◆ **元の文章**:
■ ■ ■ ■ ■
オリジナルでの狭い音場、妙なディレイがかかったドラムなどの不安定な部分を解消し、タイトかつ広がりのあるサウンドにミックスし直して違った装いのアルバムとして生き返っていた。フェードインフェードアウトが間違っているという指摘もあるけれど、ヴィスコンティ本人がやりなおしているのでそこは問題ではないと思う。改めてアルバムを聴くと色々な発見がある。「ロジャー」というアルバムにあまりいい印象が無い人は聴いて損は無いと思う。ぜひ聴いて欲しい。

カルトから世界的なスターダムへ

ボウイは翌年「スケアリー・モンスターズ」をリリースした後音楽から離れ、エレファントマンでの演劇、映画俳優という道を辿って、1983年「レッツダンス」の大ヒットで世界的なスターダムへと乗り出していく。
■ ■ ■ ■ ■
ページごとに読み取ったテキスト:
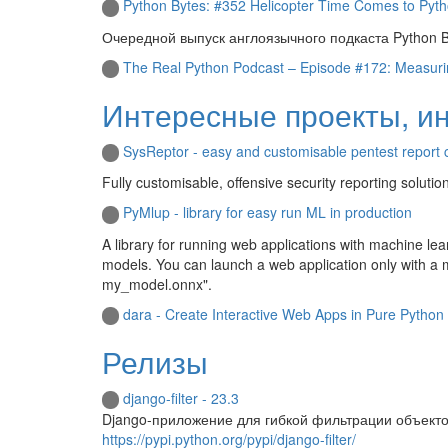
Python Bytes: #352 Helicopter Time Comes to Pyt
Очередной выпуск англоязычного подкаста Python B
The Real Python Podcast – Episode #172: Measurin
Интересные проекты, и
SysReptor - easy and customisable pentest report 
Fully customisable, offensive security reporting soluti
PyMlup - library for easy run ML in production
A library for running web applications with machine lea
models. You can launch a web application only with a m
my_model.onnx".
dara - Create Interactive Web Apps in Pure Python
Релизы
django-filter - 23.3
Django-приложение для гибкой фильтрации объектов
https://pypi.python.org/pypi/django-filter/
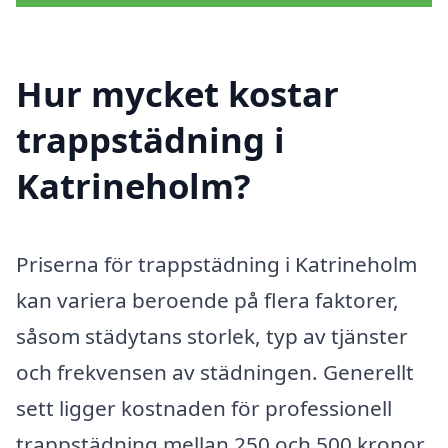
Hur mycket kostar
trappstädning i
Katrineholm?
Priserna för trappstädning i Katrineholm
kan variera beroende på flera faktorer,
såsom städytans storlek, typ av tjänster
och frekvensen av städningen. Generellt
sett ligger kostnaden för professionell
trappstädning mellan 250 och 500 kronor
■ ■ ■ ■ ■
◆ **課題 1**:
元の文章のうち、「オリジナルでの狭い音場、妙な」を含む言葉で始まり「いと思う。ぜひ聴いて欲しい。」で終わる部分を、「ドラム」を「ギター」に入れ替えて書いてください。
◆ **課題 2**:
記録の最初から「Fully customisable, offensive」を含む行までを、そのとおりに書き写してください。画像は答えに入れないでください。
元の文章と記録は、互いに関係のない別々の素材です。

◆ **解答 1**:
オリジナルでの狭い音場、妙なディレイがかかったギターなどの不安定な部分を解消し、タイトかつ広がりのあるサウンドにミックスし直して違った装いのアルバムとして生き返っていた。フェードインフェードアウトが間違っているという指摘もあるけれど、ヴィスコンティ本人がやりなおしているのでそこは問題ではないと思う。改めてアルバムを聴くと色々な発見がある。「ロジャー」というアルバムにあまりいい印象が無い人は聴いて損は無いと思う。ぜひ聴いて欲しい。

◆ **解答 2**:
Python Bytes: #352 Helicopter Time Comes to Pyt
Очередной выпуск англоязычного подкаста Python B
The Real Python Podcast – Episode #172: Measurin
Интересные проекты, и
SysReptor - easy and customisable pentest report 
Fully customisable, offensive security reporting soluti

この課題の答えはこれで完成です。